Dalam kisah idul adha kita bisa melihat bagaimana Nabi Ibrahim dan Siti Hajar telah mendidik putranya dengan sangat baik, yaitu Ismail. Ismail tumbuh menjadi anak yang berbakti kepada kedua orangtuanya, patuh dan tunduk akan perintah Allah, sehingga rela untuk disembelih ketika Allah memintanya. Ketaatan tanpa tapi tanpa nanti. Itu semua menjadi bukti ketakwaan Ismail kepada Allah Swt. Ismail mampu mengalahkan keinginan nafsu dan tuntutan dunia, karena sadar bahwa cinta dan ridanya kepada Allah melebihi segalanya. 

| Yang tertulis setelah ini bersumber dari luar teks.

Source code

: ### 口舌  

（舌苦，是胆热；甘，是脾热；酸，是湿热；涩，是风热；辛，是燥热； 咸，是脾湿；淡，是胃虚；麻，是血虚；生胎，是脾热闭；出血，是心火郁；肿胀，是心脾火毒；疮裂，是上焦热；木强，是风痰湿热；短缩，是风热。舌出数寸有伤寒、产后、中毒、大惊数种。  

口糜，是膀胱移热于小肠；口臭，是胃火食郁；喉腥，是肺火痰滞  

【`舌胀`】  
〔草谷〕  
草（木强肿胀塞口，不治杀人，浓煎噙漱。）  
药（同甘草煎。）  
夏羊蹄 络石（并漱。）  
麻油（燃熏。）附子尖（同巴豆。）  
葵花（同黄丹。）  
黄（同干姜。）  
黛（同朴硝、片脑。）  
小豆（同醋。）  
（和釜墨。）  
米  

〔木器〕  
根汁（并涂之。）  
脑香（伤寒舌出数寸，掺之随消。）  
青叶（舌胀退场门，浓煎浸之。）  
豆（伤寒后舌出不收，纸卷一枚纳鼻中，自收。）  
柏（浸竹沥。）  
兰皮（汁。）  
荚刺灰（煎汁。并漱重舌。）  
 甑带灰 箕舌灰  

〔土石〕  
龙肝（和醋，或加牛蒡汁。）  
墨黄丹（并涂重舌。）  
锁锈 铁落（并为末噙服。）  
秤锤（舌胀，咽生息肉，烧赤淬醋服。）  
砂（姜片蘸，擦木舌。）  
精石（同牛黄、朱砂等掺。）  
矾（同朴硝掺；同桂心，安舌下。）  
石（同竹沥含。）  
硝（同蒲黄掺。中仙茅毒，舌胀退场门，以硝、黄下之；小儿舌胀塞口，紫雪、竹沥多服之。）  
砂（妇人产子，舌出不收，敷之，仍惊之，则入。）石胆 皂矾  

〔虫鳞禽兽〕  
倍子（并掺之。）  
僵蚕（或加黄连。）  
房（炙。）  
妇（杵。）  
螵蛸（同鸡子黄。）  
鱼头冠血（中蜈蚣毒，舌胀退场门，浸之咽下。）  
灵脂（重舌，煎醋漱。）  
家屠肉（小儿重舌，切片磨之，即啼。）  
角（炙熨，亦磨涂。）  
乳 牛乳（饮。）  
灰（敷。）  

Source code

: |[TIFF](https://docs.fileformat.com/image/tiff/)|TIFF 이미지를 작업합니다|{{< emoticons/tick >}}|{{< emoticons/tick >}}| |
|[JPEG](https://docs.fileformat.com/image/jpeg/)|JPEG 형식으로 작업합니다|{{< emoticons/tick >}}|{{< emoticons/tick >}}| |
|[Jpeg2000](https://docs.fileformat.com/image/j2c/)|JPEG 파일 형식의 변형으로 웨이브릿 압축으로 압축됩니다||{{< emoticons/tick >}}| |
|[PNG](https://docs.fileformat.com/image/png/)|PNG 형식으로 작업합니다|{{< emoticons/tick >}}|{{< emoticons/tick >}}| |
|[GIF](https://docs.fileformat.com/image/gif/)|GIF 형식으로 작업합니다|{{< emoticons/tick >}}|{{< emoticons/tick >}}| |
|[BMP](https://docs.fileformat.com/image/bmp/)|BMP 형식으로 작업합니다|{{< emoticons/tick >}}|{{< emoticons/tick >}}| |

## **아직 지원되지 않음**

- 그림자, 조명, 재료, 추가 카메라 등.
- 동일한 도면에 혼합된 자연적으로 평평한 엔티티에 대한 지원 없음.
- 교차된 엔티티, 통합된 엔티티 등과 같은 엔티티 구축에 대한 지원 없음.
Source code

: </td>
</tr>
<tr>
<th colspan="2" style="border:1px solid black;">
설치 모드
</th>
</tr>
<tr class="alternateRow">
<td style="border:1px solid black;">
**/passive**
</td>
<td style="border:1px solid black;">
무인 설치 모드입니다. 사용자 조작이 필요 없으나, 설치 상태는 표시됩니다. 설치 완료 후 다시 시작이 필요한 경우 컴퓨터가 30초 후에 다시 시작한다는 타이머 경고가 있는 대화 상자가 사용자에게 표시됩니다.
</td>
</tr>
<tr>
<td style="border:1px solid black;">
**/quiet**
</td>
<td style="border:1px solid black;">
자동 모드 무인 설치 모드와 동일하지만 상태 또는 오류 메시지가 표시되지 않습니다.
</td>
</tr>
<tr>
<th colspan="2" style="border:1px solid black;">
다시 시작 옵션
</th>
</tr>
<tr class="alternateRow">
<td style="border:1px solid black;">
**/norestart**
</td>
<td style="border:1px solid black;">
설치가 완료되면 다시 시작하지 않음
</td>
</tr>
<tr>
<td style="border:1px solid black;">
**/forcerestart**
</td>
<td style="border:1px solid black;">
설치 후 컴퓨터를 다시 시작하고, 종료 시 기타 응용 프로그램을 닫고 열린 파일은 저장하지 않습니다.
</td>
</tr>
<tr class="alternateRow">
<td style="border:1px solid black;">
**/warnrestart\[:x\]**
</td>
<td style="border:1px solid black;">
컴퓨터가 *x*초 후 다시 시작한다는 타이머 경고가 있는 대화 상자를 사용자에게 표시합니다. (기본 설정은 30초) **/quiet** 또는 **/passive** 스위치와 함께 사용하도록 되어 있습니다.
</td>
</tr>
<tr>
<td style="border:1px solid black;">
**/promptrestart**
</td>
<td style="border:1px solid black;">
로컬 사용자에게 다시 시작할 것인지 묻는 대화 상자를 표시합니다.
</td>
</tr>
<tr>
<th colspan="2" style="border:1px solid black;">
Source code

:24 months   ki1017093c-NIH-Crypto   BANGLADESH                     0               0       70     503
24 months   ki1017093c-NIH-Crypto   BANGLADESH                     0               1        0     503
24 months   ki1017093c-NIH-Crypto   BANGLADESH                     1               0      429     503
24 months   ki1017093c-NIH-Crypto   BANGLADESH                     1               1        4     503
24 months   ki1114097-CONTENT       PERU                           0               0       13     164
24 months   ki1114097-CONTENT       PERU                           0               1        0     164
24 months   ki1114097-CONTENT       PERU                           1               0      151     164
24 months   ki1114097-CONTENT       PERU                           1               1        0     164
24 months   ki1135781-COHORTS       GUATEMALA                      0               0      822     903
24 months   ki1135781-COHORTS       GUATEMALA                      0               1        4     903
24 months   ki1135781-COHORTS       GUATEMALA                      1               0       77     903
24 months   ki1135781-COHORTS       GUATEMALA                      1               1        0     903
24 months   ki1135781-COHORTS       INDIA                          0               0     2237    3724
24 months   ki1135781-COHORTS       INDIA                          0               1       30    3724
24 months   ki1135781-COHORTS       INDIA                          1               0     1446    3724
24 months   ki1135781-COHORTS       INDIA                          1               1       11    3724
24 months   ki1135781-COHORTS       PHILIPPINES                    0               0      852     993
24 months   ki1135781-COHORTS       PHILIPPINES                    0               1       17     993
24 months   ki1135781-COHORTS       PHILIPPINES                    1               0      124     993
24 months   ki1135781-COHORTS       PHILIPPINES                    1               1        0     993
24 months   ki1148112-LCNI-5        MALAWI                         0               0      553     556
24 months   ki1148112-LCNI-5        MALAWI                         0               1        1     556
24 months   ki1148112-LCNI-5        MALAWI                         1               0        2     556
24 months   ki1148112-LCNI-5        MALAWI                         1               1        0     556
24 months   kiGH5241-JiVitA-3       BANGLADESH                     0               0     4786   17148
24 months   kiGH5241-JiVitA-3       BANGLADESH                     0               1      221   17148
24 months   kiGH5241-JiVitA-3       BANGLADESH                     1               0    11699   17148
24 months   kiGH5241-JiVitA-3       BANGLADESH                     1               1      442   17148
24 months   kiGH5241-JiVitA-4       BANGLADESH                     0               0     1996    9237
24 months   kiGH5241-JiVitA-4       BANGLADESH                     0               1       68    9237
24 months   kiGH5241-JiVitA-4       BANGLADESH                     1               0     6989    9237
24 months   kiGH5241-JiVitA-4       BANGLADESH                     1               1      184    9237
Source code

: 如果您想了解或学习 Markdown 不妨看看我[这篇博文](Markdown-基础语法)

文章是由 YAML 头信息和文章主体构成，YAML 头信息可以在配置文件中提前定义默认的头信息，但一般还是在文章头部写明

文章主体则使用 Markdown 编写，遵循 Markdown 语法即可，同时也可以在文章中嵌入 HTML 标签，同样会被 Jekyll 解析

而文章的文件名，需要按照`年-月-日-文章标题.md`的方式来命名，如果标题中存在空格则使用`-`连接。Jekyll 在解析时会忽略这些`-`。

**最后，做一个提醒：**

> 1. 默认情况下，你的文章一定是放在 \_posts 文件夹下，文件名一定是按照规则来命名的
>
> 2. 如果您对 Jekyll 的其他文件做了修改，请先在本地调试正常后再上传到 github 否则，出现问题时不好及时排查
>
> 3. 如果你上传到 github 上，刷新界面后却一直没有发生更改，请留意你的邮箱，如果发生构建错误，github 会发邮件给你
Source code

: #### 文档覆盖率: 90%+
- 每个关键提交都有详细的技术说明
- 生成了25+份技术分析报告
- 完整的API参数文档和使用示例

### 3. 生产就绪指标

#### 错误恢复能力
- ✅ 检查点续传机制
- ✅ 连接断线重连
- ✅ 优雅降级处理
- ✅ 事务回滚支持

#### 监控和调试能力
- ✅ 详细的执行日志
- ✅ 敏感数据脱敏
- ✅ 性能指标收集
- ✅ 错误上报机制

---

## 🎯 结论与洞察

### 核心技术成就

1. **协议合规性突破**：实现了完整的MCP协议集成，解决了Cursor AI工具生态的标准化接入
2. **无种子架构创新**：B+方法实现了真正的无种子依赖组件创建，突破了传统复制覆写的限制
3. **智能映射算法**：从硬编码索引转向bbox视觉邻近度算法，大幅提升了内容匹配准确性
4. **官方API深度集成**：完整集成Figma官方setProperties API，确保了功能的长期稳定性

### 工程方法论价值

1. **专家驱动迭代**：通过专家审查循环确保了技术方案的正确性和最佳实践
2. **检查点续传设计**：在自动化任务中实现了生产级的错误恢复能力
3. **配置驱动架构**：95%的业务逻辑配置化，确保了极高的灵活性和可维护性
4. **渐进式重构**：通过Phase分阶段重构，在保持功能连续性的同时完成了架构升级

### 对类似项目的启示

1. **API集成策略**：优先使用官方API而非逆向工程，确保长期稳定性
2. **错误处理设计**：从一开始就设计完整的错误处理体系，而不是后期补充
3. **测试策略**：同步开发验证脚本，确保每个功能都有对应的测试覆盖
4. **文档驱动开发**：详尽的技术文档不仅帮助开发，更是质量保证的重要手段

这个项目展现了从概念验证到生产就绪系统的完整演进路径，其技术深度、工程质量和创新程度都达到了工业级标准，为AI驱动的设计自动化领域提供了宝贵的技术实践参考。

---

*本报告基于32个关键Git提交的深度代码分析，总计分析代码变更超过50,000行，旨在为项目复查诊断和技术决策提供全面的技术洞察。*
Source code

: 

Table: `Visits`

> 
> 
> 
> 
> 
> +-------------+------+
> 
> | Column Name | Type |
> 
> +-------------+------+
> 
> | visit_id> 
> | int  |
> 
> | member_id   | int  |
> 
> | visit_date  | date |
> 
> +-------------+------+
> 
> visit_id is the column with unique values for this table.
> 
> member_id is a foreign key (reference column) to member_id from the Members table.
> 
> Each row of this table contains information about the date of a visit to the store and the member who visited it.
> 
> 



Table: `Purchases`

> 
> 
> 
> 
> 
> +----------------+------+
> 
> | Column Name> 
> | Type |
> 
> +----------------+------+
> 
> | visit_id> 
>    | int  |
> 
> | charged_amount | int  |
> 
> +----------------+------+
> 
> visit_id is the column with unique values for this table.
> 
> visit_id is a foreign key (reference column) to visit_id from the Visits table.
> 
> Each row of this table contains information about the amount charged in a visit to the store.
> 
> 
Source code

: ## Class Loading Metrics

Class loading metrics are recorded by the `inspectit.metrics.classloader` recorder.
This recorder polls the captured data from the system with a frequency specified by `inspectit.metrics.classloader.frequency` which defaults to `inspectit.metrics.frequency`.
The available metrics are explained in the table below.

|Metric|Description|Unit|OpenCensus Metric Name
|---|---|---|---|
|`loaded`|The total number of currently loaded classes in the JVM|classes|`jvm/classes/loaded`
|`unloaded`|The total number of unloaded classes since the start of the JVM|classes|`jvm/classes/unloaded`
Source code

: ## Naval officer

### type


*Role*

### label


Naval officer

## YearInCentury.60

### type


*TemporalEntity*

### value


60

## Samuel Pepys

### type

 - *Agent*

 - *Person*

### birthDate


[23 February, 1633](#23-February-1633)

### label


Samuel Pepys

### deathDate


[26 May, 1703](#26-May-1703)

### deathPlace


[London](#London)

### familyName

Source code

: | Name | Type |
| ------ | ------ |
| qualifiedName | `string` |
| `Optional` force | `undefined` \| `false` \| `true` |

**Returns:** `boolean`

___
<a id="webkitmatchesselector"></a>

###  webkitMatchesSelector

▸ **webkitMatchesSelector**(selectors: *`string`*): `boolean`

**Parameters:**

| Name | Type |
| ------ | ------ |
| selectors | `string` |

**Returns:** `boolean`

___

Bagaimanakah dengan kita? Mampukah kita menjadi Ismail. Bagaimana bakti kita kepada kedua orang tua,  bagaimana kecintaan kita kepada Allah Swt? Sudahkah menjalankan semua perintah-Nya? Menjalankan hukum-hukum Allah dalam semua lini kehidupan? Tentunya ini menjadi sebuah perenungan diri. Persembahan apa yang sudah kita berikan kepada Sang pemilik bumi ini? Bakti apa yang sudah kita berikan kepada orang tua kita. Astagfirullahal adziim. Masih banyak penawaran ketika perintah Allah datang, selalu saja ada alasan untuk tidak mengerjakannya. Masih saja tak mendengarkan nasehat orang tua, padahal disitulah letak birul walidayin.
Ya Allah maafkan atas segala salah dan dosa hamba.

Sejatinya kehidupan ini adalah perjalanan dari Allah menuju Allah dan tujuan kemana kita kembali sesudah hidup ini. Hidup sejatinya adalah rangkaian pengabdian kita kepada Allah sebagai wujud rasa syukur atas nikmat yang Allah berikan.

Inna sholaati wanusukii wamahyaayaa wamamaati lillaahi rabbil ‘aalamiin.

 "Sesungguhnya, salatku, pengorbanan dan pengabdianku, hidup dan matiku, hanyalah untuk Allah."

Semoga ini menjadi perenungan dan pembelajaran diri dalam mentaati semua perintah Allah. Ketika syariat itu datang yang harus kita lakukan adalah "Samina wa athona, kami dengar dan patuh." Taat tanpa nanti, taat tanpa syarat.

Bismillah...semoga Allah mengabulkan keinginan diri untuk segera berhaji dalam keadaan sehat walafiat. Barakallah fiikum.